Lemon and Lime for Juice, Zest and More
Originating in Asia, most likely in the East Himalayan region, the lemon and its cousin the lime were probably introduced in America by Christopher Columbus. We believe that it was in 1493, during his second voyage, when he set up his first permanent establishment on the Island of Hispaniola (now called Haiti and Dominican Republic).
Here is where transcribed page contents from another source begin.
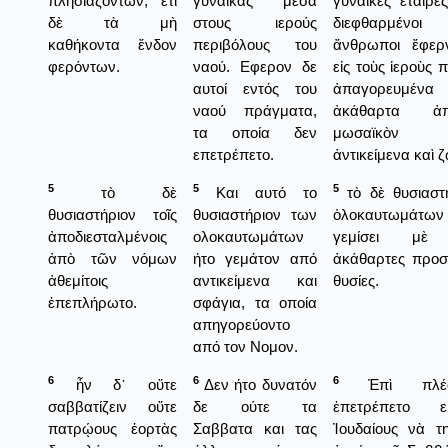
πλησιαζόντων, ἔτι
γυναίκας μέσα
γυναῖκες ἐταῖρε
δὲ τὰ μὴ
στους ιερούς
διεφθαρμένοι
καθήκοντα ἔνδον
περιβόλους του
ἄνθρωποι ἔφερ
φερόντων.
ναού. Εφερον δε
εἰς τοὺς ἱεροὺς 
αυτοί εντός του
ἀπαγορευμέ
ναού πράγματα,
ἀκάθαρτα ἀ
τα οποία δεν
μωσαϊκὸν
επετρέπετο.
ἀντικείμενα καὶ 
5
5
5
τὸ δὲ
Και αυτό το
τὸ δὲ θυσιαστ
θυσιαστήριον τοῖς
θυσιαστήριον των
ὁλοκαυτωμάτ
ἀποδιεσταλμένοις
ολοκαυτωμάτων
γεμίσει μὲ 
ἀπὸ τῶν νόμων
ήτο γεμάτον από
ἀκάθαρτες προσ
ἀθεμίτοις
αντικείμενα και
θυσίες.
ἐπεπλήρωτο.
σφάγια, τα οποία
απηγορεύοντο
από τον Νομον.
6
6
6
ἦν δ᾿ οὔτε
Δεν ήτο δυνατόν
Ἐπὶ πλέο
σαββατίζειν οὔτε
δε ούτε τα
ἐπετρέπετο ε
πατρῴους ἑορτὰς
Σαββατα και τας
Ἰουδαίους νὰ τ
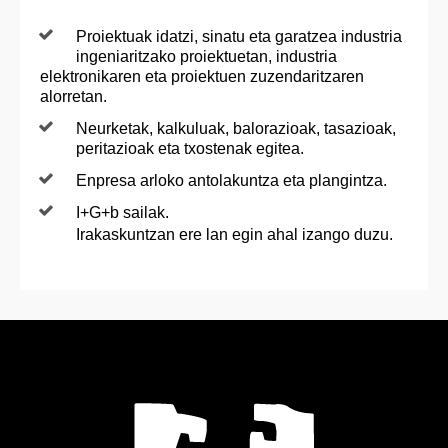
Proiektuak idatzi, sinatu eta garatzea industria
ingeniaritzako proiektuetan, industria
elektronikaren eta proiektuen zuzendaritzaren
alorretan.
Neurketak, kalkuluak, balorazioak, tasazioak,
peritazioak eta txostenak egitea.
Enpresa arloko antolakuntza eta plangintza.
I+G+b sailak.
Irakaskuntzan ere lan egin ahal izango duzu.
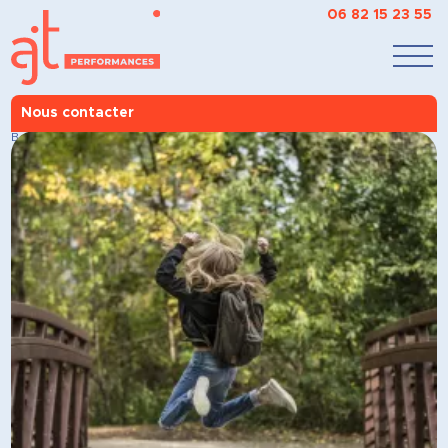
06 82 15 23 55
Nous contacter
AJT Performances
>
Nos accompagnements
>
À chacun son objectif
>
Booster
votre motivation
>
Booster votre communication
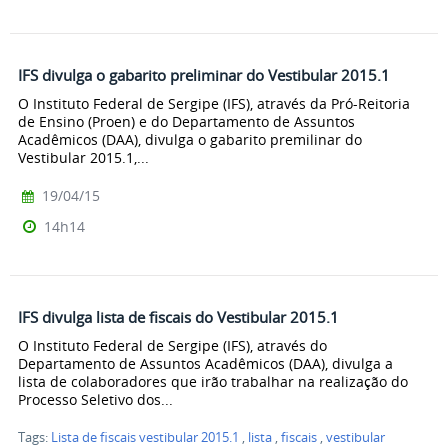
IFS divulga o gabarito preliminar do Vestibular 2015.1
O Instituto Federal de Sergipe (IFS), através da Pró-Reitoria
de Ensino (Proen) e do Departamento de Assuntos
Acadêmicos (DAA), divulga o gabarito premilinar do
Vestibular 2015.1,...
19/04/15
14h14
IFS divulga lista de fiscais do Vestibular 2015.1
O Instituto Federal de Sergipe (IFS), através do
Departamento de Assuntos Acadêmicos (DAA), divulga a
lista de colaboradores que irão trabalhar na realização do
Processo Seletivo dos...
Tags:
Lista de fiscais vestibular 2015.1
,
lista
,
fiscais
,
vestibular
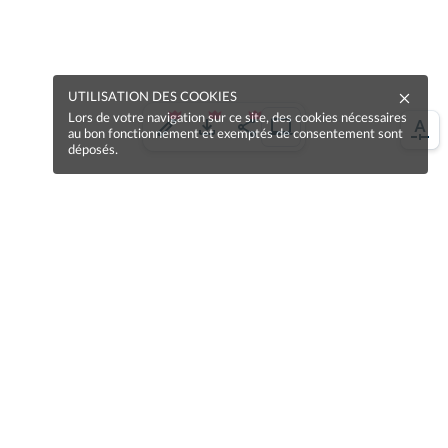
UTILISATION DES COOKIES
Lors de votre navigation sur ce site, des cookies nécessaires
au bon fonctionnement et exemptés de consentement sont
déposés.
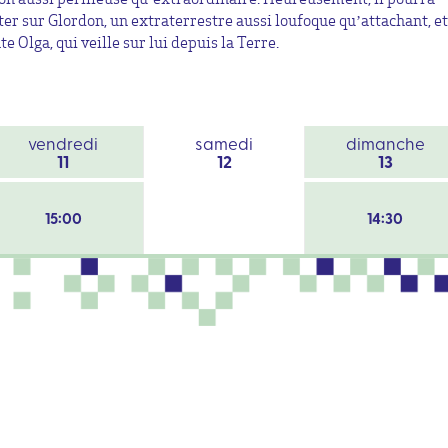
er sur Glordon, un extraterrestre aussi loufoque qu’attachant, et
te Olga, qui veille sur lui depuis la Terre.
vendredi
samedi
dimanche
11
12
13
15:00
14:30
Nowadays, these two fruits are cultivated in all the tropical and subtropical regions of the planet.
From the mid 19th Century onwards, lemons occupied a place of pride in every sailor’s pantry, because they were discovered to have a preventive effect against scurvy, a disease which we know today is the result of a vitamin C deficiency.
Lemon and lime are used mostly for their juice, that can be extracted in greater quantity and more easily if the fruits are taken out of the refrigerator well in advance, and if they are rolled on the kitchen counter by pressing them under the palm of the hand. As for the zest, it is used for adding flavour and fragrance to all kinds of preparations. In this case, unless you use organically grown fruits, it is better to wash them carefully by brushing them with soapy water and then to rinse them under running water. Although this won’t eliminate all traces of pesticides, it will at least get rid of them to a large extent.
As the pulp is very sour, it is rarely consumed on its own except in the form of lemon preserves, which is a must in North African cuisine. In Thailand, even the leaves of the combava lime tree are used for cooking.
Lemons can remain fresh for around two weeks at room temperature, whereas limes last for about one week, since they tend to dry up faster. These two fruits can be preserved for longer in the refrigerator, if kept in a well-sealed container.